RA is a chronic inflammatory disorder that characteristically affects the small joints in hands and feet (7). RA generally starts in hand and foot joints progressing to other areas including the knees, hips, and shoulders. The key RA symptom is swollen joints, but RA can also cause fatigue, fever, and weight loss. RA symptoms can cause the joints to become permanently deformed over time which may lead to permanent disability. As there is no cure for this disease, disability caused by RA is irreversible. Prior studies demonstrated that early diagnosis and treatment were effective on the patient condition and lowered the osteoarticular damage and improved prognosis. X-ray, often, is used as a routine method for RA diagnosis; however, depending on the method of X-ray examination, RA could only be detected several years after the appearance of the symptoms (6,8,9).

Blood test to detect rheumatoid factors is also a diagnostic tool which has its limitations (1012). In recent years, HCDU examination has received significant consideration for indication of early diagnosis in arthritis with no trauma that can be repeatedly operated (1315). In this study, the HCDU examination was indicated in RA patients suffering from comparative articular surface roughness and continuous interruption at the margins. Blood signals could be observed on inner finger joints and at the margins. The eroded cartilage and subcortex medullary substance of bone had low echogenicity and irregularly defined tumor-like lesion, and the internal echo was uneven. By contrast, HCDU examination on the control group showed no blood signals in the finger joints, cortical bones and articular surfaces were relatively smooth with continuous integrity. Ultrasonic manifestation of cortical bones and subchondral bones had a strong echo line with continuous smoothness at the posterior edge of cartilage. Behind that was the attenuation region and the medullary substance of bone could not be displayed.

The positive blood ratio in interphalangeal joint detected with HCDU previously (16) was 10%, while the ratio in this study was 65.7%. Our results suggested that by HCDU examination, the predominantly affected joint by bone erosion was MCP3 (16.7%), followed by PIP3 (14.1%), MCP2 (13.5%) and PIP2 (12.8%). The least affected joint was the thumb metacarpophalangeal joint, followed by thumb, little finger metacarpophalangeal joint and proximal interphalangeal joint. Anti-CCP antibody test is particularly useful in the diagnosis of RA. Anti-CCP antibody is a rheumatoid factor and elevated level of anti-CCP is a sign that the patient may be more likely to develop the disease (17,18). Studies suggested (19) that CCP antigens appeared in the RA patients in early stage, and stimulated the proliferation of T cells. However, the appearance of the anti-CCP antibodies was highly related to the osteoarticular damage.

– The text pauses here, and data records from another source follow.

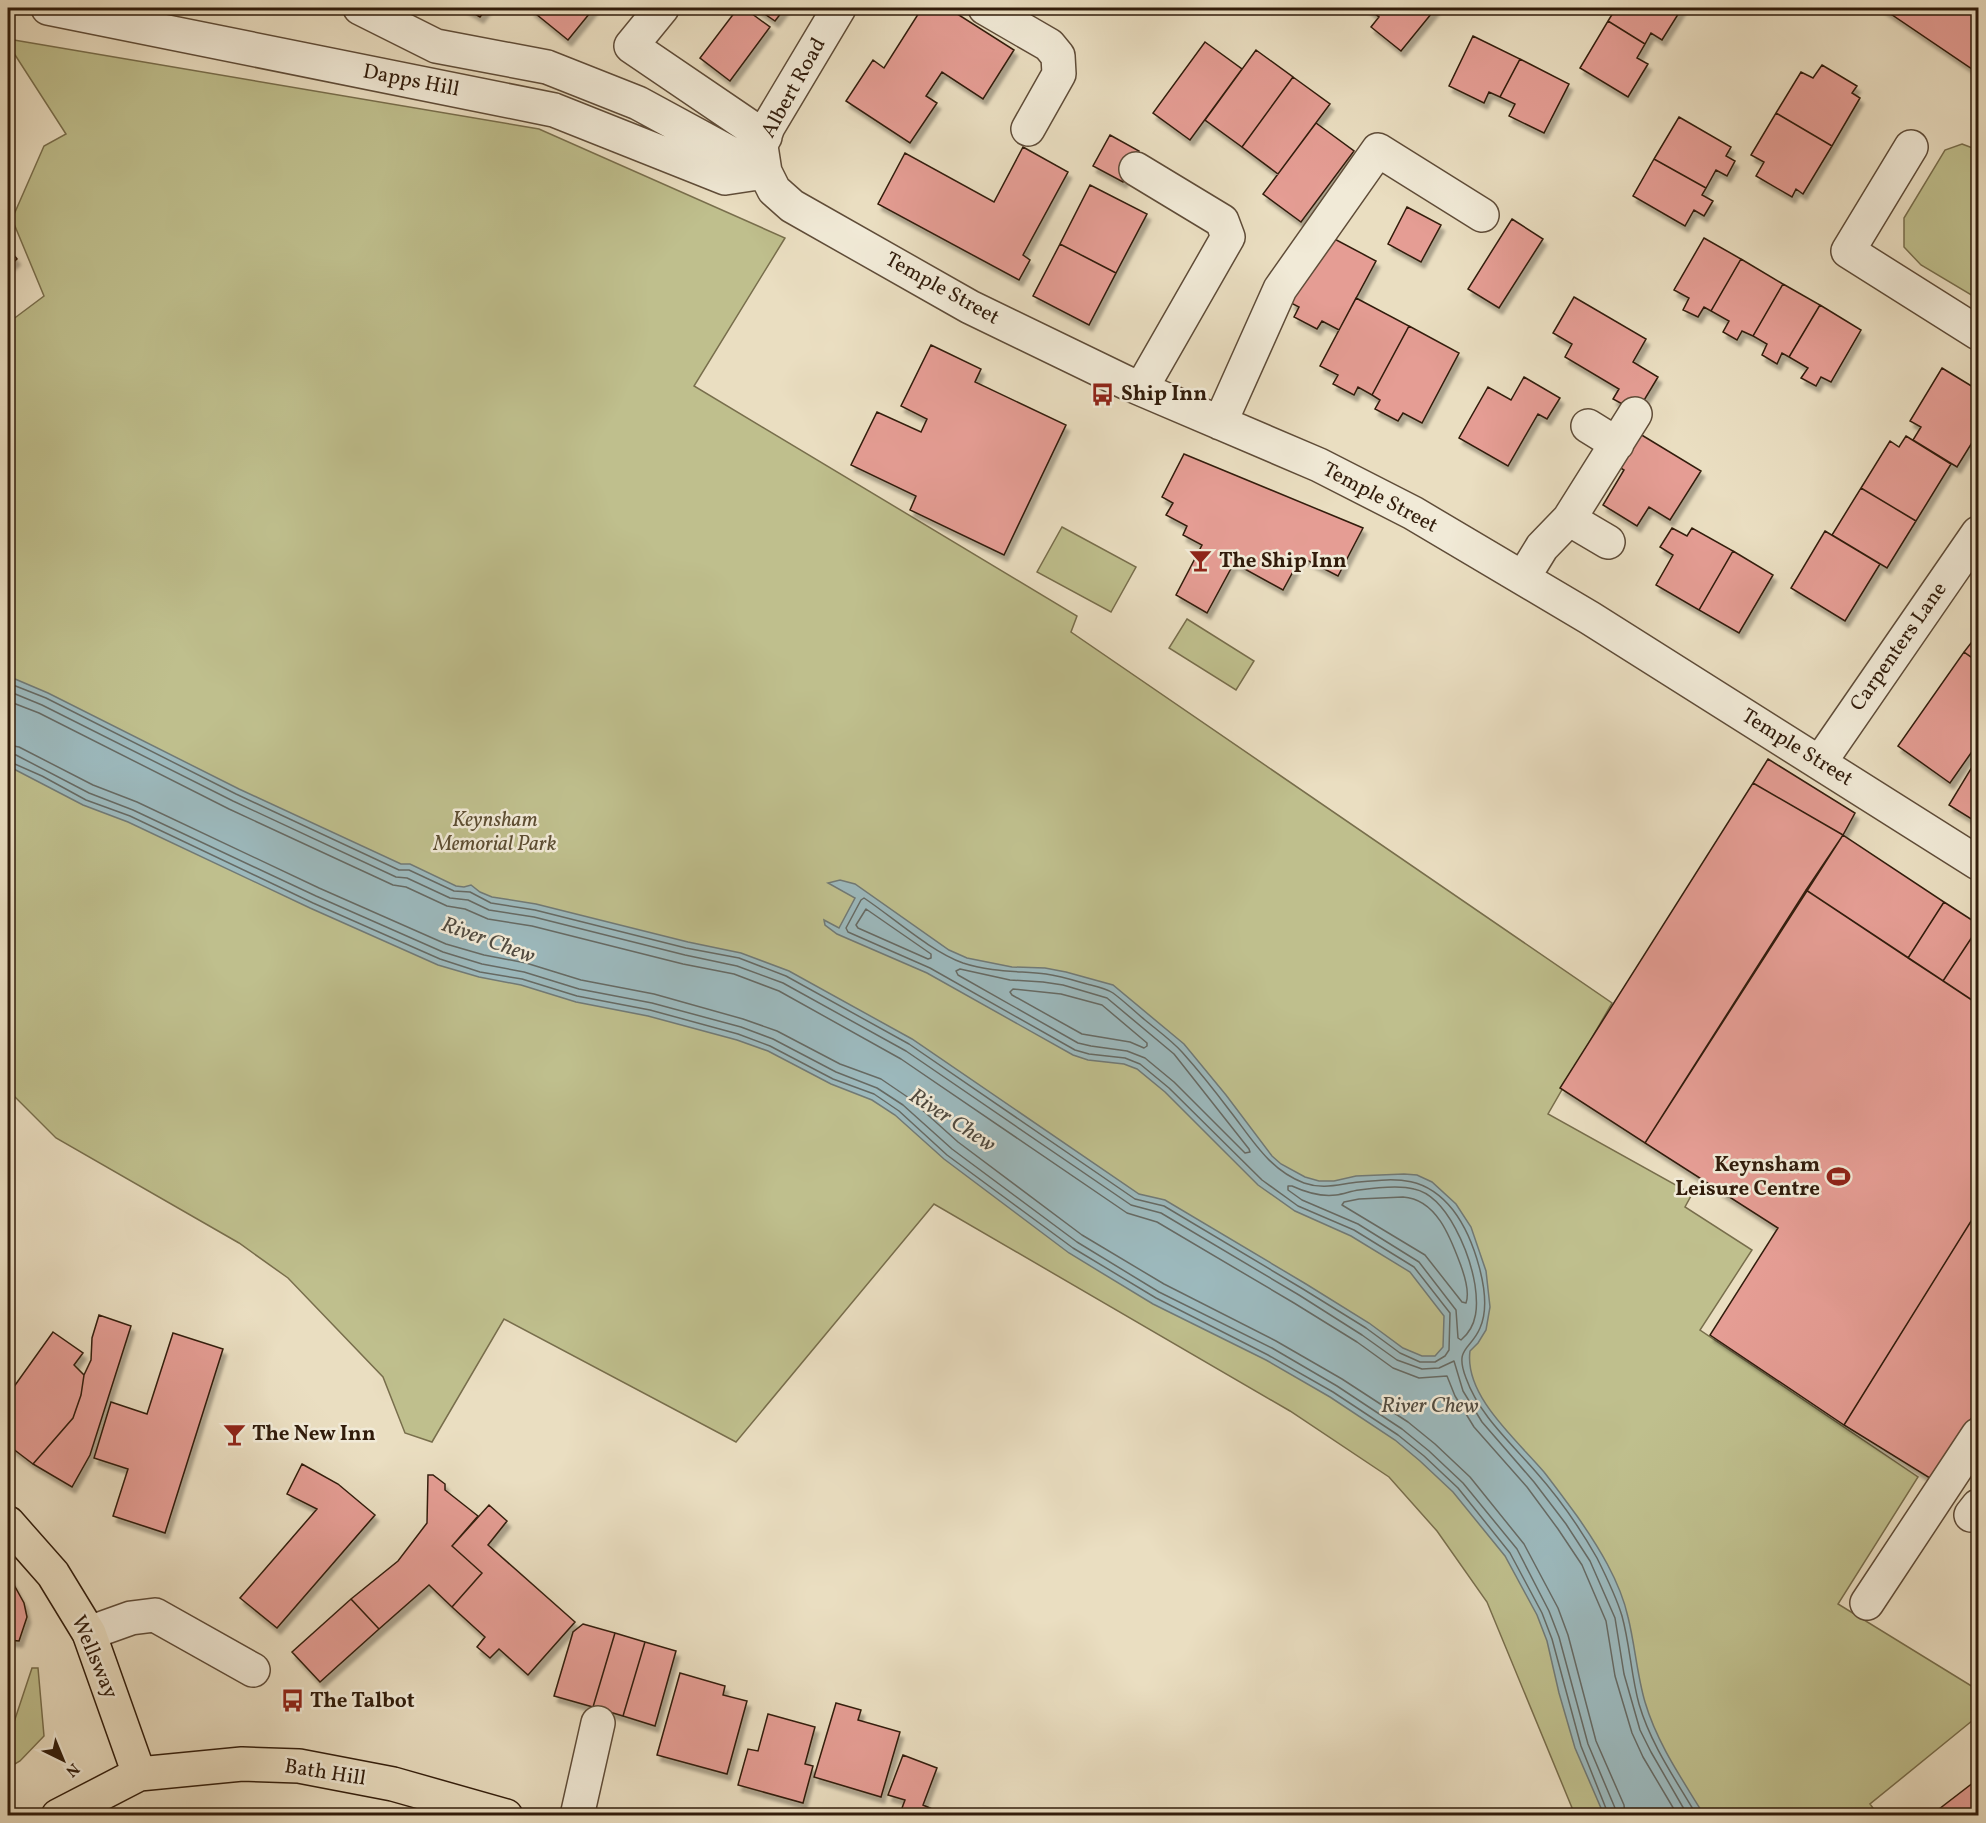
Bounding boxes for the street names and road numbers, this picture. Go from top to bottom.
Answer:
street label: Albert Road [755,33,833,143]
street label: Dapps Hill [360,57,462,105]
street label: Temple Street [880,246,1004,332]
street label: Temple Street [1317,455,1443,541]
street label: Carpenters Lane [1844,577,1954,717]
street label: Temple Street [1736,702,1858,794]
street label: Wellsway [63,1611,125,1704]
street label: Bath Hill [282,1752,368,1794]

A prior study that conducted radiological evaluation of the RA patients with 6 years of follow-up showed that patients who were tested positive for anti-CCP antibody suffered more severe bone damage than those with negative results (20). Other studies suggested that anti-CCP antibody was related to RA bone erosion to a certain degree (21). Results obtained in this study showed that the positive rate of anti-CCP antibody in the study group was 73.8%, and the negative rate was 26.2% (Fig. 5). The positive rate in the control group was 10% (and the negative rate was 90%. Reports on the use of HCDU examination in combination with anti-CCP antibody testing in diagnosing RA are rare. Our results suggested that the sensitivity of diagnosing RA with both anti-CCP antibody testing and HCDU examination was obviously lower than using each of those methods alone, while the specificity was significantly higher.

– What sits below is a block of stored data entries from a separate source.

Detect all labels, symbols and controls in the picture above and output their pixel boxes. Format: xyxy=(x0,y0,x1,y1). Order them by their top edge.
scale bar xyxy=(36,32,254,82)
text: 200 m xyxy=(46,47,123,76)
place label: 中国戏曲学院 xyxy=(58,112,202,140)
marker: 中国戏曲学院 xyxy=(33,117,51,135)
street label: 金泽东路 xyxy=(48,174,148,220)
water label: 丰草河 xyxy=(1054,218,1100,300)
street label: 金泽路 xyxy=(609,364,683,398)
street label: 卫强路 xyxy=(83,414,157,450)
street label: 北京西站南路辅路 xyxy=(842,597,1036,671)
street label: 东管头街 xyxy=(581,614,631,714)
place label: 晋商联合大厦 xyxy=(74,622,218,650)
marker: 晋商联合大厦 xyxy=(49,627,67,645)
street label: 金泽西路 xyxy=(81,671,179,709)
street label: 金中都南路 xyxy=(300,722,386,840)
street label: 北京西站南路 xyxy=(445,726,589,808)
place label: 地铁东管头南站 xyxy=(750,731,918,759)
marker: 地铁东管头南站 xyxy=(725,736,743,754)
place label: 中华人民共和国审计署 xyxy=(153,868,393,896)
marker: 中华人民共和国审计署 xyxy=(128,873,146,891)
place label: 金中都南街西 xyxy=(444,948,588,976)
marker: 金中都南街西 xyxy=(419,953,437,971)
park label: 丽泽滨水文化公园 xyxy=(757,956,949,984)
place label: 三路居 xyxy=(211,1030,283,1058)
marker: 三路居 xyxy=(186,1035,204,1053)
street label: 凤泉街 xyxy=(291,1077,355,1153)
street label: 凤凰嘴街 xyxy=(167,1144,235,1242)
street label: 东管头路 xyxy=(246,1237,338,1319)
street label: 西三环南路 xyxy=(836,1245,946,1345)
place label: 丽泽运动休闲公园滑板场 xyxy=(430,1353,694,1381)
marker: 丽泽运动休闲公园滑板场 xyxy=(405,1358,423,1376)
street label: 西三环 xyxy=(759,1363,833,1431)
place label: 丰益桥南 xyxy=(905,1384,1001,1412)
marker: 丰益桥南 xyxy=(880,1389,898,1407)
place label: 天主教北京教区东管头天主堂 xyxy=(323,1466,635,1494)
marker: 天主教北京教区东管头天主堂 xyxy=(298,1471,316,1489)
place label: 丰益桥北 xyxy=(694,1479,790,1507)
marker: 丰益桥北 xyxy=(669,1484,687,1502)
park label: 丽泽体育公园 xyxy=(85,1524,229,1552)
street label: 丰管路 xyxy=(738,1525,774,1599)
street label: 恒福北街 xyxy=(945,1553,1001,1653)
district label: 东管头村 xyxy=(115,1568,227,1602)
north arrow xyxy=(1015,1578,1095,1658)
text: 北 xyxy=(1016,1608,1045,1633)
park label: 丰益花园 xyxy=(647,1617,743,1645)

We concluded that a combination of HCDU examination and anti-CCP antibody testing can be considered useful to improve the early diagnostic rate of RA. HCDU examination is a sensitive, secure, atraumatic and easily-operated diagnostic method for early RA patients with finger joint damage. Combined with anti-CCP antibody testing, it will provide a better chance for RA patients, and give them hope for a better treatment and improved prognosis.